## Task prompt:
Render the part that opens with the line containing "right hip: (220, 190, 6)" and closes with the line containing "right hip: (150, 225, 5)" as a Markdown table with the columns No. and Entry, numbering each line and leaving out blank lines.

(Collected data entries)

*** Begin section ***

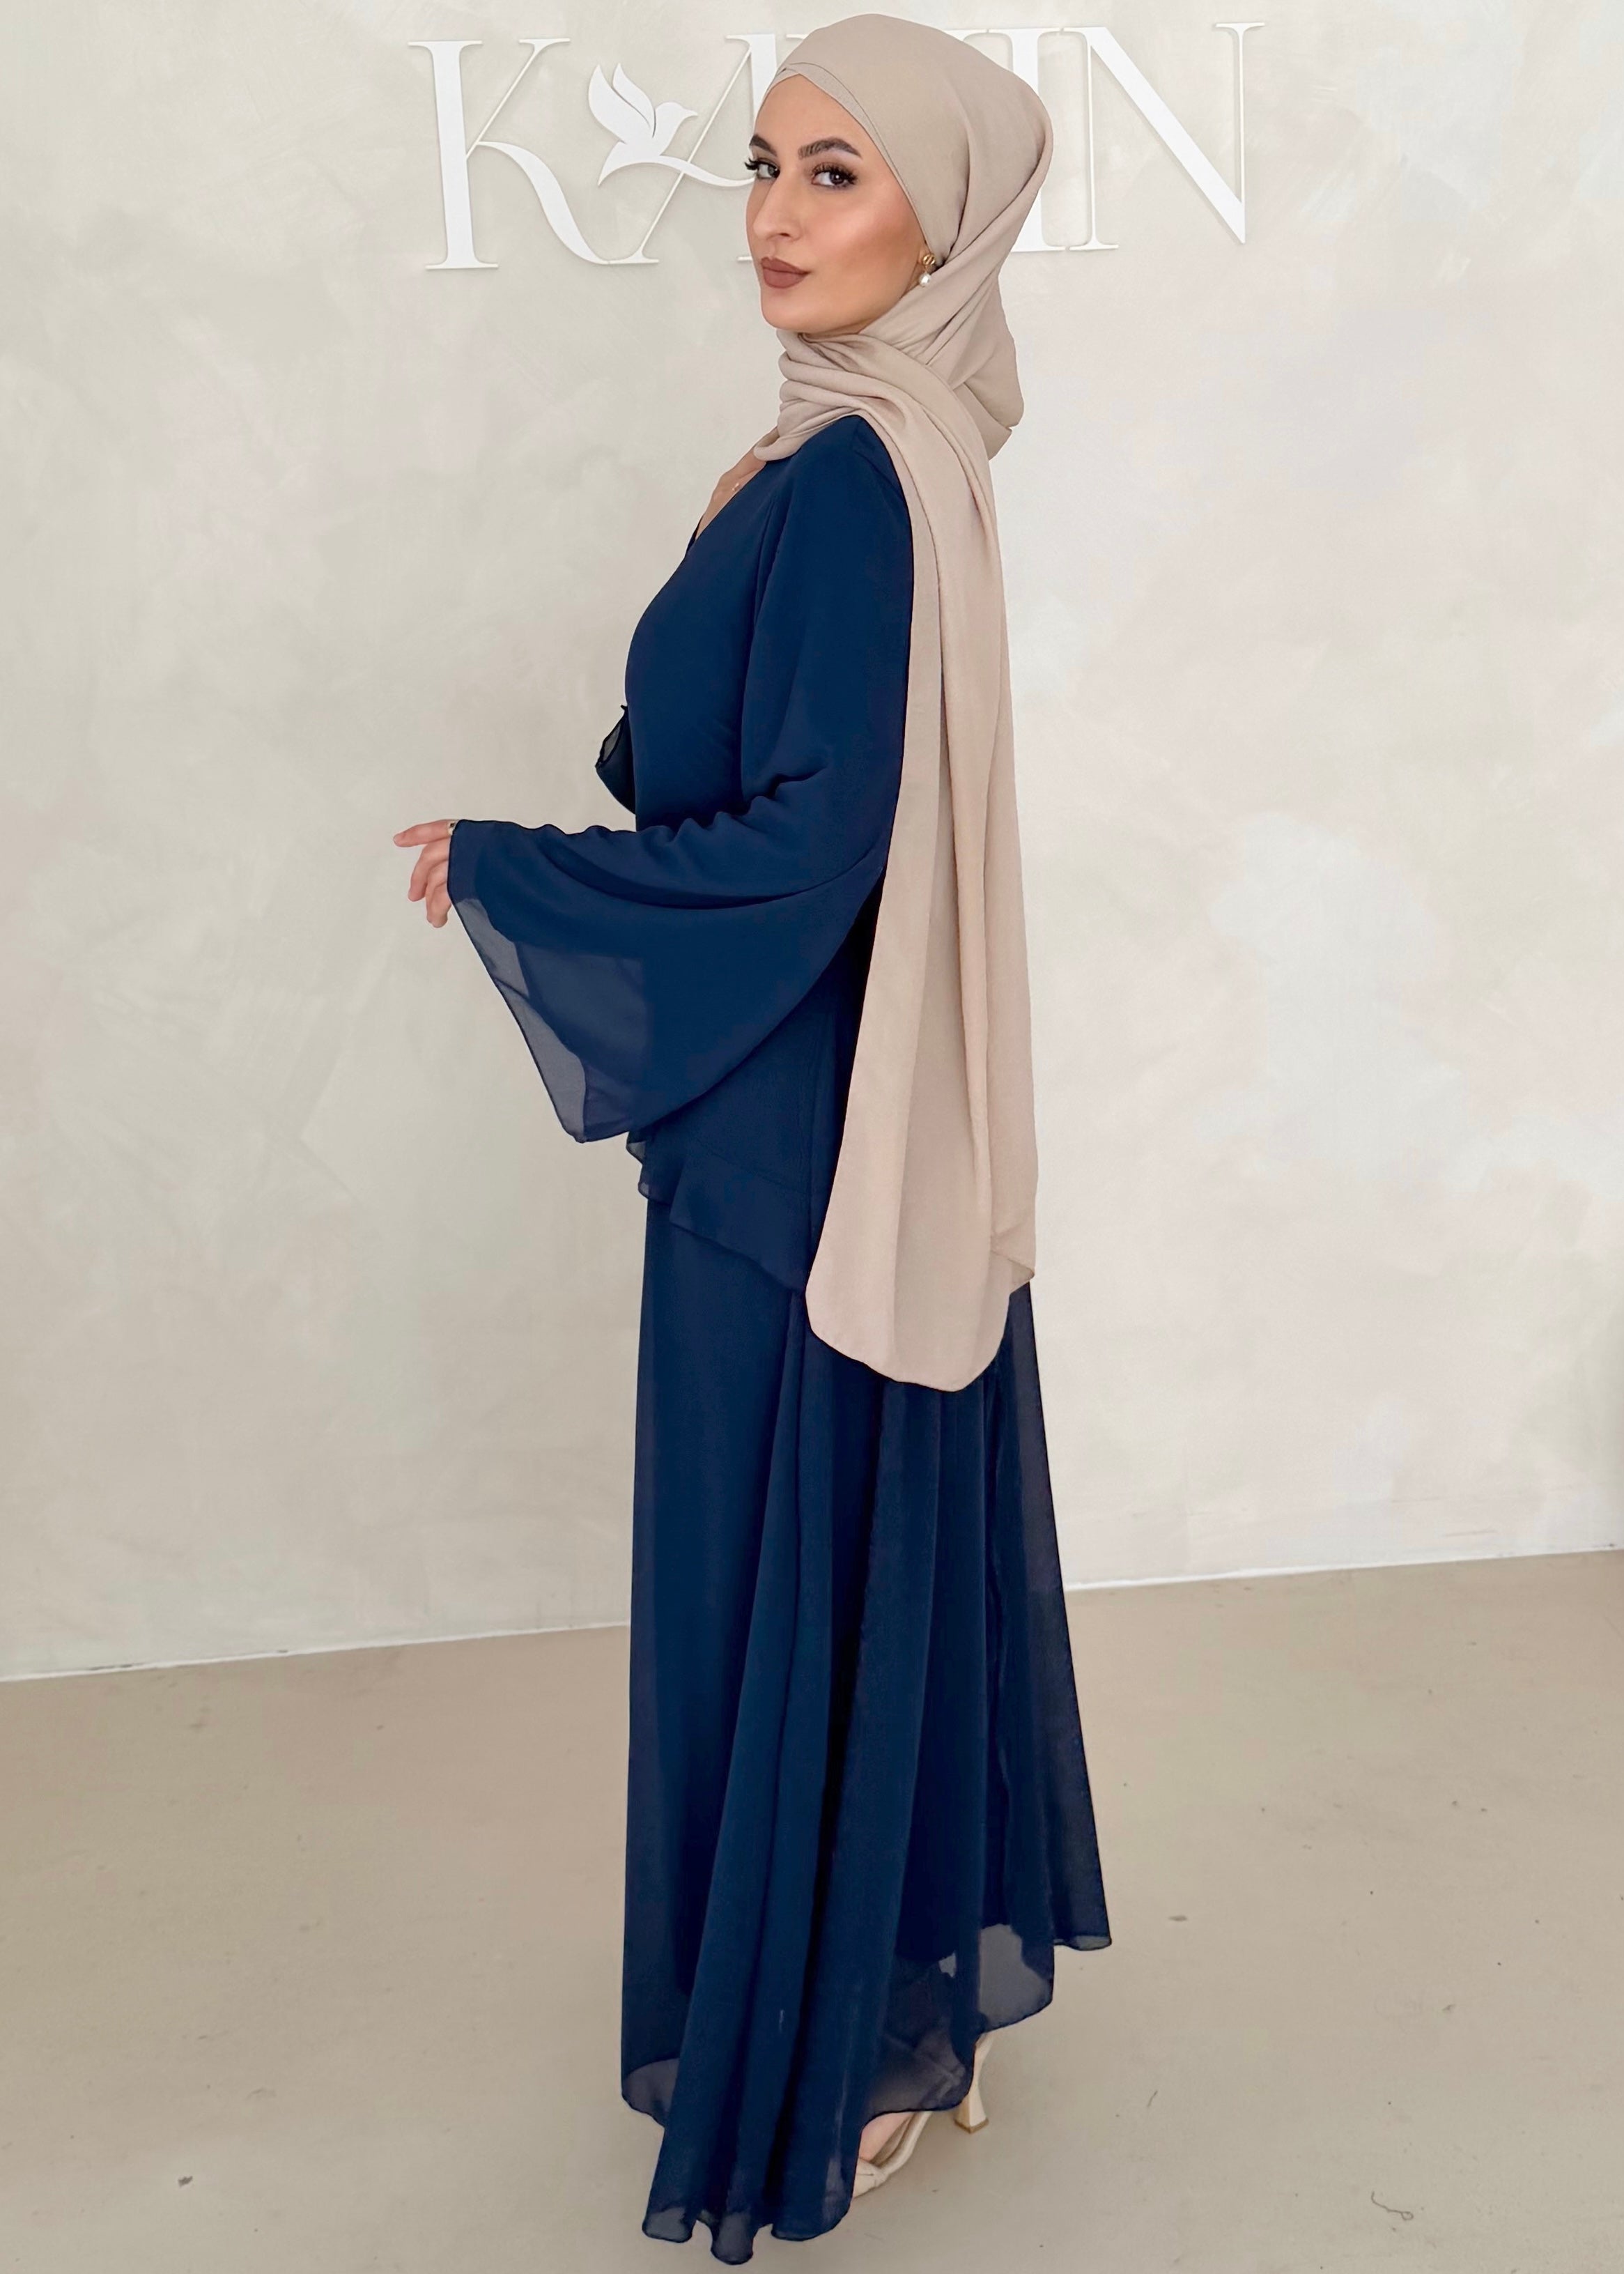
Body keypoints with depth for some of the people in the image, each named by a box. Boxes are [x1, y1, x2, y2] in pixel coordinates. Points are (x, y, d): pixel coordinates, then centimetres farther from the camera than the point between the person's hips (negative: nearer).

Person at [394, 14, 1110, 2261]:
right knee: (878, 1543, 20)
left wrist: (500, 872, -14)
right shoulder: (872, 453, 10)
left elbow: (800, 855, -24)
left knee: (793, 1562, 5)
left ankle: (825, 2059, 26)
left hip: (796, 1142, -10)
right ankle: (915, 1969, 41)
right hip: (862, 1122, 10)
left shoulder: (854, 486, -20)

*** End section ***
*** Begin section ***

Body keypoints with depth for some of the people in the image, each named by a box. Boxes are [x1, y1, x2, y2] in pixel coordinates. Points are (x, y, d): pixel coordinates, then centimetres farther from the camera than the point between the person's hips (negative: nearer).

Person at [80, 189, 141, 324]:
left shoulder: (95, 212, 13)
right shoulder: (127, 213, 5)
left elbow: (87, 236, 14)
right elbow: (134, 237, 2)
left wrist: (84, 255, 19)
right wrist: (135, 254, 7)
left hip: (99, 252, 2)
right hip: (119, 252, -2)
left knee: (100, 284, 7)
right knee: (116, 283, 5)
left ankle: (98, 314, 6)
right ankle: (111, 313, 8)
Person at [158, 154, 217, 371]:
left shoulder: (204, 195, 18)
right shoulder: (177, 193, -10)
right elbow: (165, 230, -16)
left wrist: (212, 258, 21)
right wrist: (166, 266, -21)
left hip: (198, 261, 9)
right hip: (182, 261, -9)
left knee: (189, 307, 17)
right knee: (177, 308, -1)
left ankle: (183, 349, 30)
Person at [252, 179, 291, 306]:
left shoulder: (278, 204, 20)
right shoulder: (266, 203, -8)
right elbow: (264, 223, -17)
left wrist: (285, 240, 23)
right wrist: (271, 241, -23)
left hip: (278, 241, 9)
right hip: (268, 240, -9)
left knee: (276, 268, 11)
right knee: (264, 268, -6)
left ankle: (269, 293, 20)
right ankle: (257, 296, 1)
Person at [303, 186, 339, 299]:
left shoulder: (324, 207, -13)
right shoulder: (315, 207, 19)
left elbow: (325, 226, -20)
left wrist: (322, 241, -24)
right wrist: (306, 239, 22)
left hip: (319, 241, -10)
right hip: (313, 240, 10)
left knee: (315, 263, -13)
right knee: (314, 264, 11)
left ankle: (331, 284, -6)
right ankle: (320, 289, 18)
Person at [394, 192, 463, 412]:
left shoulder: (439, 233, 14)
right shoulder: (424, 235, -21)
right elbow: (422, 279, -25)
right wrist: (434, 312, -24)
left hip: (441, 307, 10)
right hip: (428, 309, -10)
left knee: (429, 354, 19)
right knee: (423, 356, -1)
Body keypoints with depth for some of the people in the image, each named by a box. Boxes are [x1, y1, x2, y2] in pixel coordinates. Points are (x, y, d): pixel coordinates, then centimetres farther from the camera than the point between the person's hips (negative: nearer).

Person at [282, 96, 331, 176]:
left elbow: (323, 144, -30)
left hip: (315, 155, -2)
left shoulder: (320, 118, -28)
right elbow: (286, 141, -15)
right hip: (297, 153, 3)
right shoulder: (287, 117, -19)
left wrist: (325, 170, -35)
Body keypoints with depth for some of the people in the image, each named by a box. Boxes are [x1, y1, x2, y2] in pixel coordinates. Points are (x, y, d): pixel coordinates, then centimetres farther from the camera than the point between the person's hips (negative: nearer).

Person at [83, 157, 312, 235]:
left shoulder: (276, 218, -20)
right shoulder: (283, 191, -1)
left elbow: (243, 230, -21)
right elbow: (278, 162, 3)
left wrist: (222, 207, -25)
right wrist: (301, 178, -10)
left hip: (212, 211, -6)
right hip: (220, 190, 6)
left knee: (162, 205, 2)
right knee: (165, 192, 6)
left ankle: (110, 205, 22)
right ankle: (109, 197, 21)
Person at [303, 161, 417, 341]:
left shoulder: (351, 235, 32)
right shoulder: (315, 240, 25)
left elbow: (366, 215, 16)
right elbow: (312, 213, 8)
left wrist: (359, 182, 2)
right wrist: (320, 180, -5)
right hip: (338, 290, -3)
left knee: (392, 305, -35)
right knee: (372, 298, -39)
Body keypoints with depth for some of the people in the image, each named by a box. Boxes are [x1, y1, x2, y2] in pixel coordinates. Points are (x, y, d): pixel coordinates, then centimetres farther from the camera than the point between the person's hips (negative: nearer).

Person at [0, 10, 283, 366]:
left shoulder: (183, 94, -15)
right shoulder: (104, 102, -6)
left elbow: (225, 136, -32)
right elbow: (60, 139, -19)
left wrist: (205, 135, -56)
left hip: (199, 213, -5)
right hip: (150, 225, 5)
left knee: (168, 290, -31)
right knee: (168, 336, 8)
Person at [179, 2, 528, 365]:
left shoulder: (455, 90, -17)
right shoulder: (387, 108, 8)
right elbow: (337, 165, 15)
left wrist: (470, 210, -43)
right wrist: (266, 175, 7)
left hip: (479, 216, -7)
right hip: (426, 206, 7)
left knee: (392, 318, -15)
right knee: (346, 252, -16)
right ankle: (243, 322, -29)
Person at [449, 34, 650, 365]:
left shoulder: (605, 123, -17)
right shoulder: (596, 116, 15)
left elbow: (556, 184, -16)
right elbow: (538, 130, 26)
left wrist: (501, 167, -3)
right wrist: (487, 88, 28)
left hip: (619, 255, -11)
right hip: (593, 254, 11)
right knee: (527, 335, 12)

*** End section ***
*** Begin section ***

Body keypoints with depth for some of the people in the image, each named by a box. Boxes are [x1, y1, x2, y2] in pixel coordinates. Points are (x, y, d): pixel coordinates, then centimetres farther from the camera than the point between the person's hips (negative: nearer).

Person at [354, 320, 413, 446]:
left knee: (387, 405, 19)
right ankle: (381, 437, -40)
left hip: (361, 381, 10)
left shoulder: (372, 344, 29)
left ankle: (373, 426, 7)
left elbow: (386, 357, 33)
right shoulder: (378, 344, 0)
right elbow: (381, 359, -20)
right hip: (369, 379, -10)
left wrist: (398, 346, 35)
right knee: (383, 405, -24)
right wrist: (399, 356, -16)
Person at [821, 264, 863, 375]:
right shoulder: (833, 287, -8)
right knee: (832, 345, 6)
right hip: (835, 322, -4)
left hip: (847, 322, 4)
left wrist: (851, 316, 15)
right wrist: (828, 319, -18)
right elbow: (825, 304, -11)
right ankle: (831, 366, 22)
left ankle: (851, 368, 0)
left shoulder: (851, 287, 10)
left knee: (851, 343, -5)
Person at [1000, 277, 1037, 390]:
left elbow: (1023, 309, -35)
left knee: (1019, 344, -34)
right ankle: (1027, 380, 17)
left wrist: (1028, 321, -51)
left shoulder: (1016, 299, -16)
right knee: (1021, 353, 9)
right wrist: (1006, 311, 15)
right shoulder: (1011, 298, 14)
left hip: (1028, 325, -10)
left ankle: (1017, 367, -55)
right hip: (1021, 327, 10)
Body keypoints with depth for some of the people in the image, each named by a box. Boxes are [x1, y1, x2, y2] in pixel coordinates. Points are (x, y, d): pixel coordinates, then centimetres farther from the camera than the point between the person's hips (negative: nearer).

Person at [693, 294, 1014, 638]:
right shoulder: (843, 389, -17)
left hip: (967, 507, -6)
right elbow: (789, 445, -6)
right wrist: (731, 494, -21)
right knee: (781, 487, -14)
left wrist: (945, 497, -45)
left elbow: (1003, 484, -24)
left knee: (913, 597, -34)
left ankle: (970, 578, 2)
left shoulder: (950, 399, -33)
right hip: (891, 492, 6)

*** End section ***

## Output for this task:
| No. | Entry |
|---|---|
| 1 | right hip: (220, 190, 6) |
| 2 | left knee: (162, 205, 2) |
| 3 | right knee: (165, 192, 6) |
| 4 | left ankle: (110, 205, 22) |
| 5 | right ankle: (109, 197, 21) |
| 6 | Person at [303, 161, 417, 341]: |
| 7 | left shoulder: (351, 235, 32) |
| 8 | right shoulder: (315, 240, 25) |
| 9 | left elbow: (366, 215, 16) |
| 10 | right elbow: (312, 213, 8) |
| 11 | left wrist: (359, 182, 2) |
| 12 | right wrist: (320, 180, -5) |
| 13 | right hip: (338, 290, -3) |
| 14 | left knee: (392, 305, -35) |
| 15 | right knee: (372, 298, -39) |
| 16 | Body keypoints with depth for some of the people in the image, each named by a box. Boxes are [x1, y1, x2, y2] in pixel coordinates. Points are (x, y, d): pixel coordinates, then centimetres farther from the camera than the point between the person's hips (negative: nearer). |
| 17 | Person at [0, 10, 283, 366]: |
| 18 | left shoulder: (183, 94, -15) |
| 19 | right shoulder: (104, 102, -6) |
| 20 | left elbow: (225, 136, -32) |
| 21 | right elbow: (60, 139, -19) |
| 22 | left wrist: (205, 135, -56) |
| 23 | left hip: (199, 213, -5) |
| 24 | right hip: (150, 225, 5) |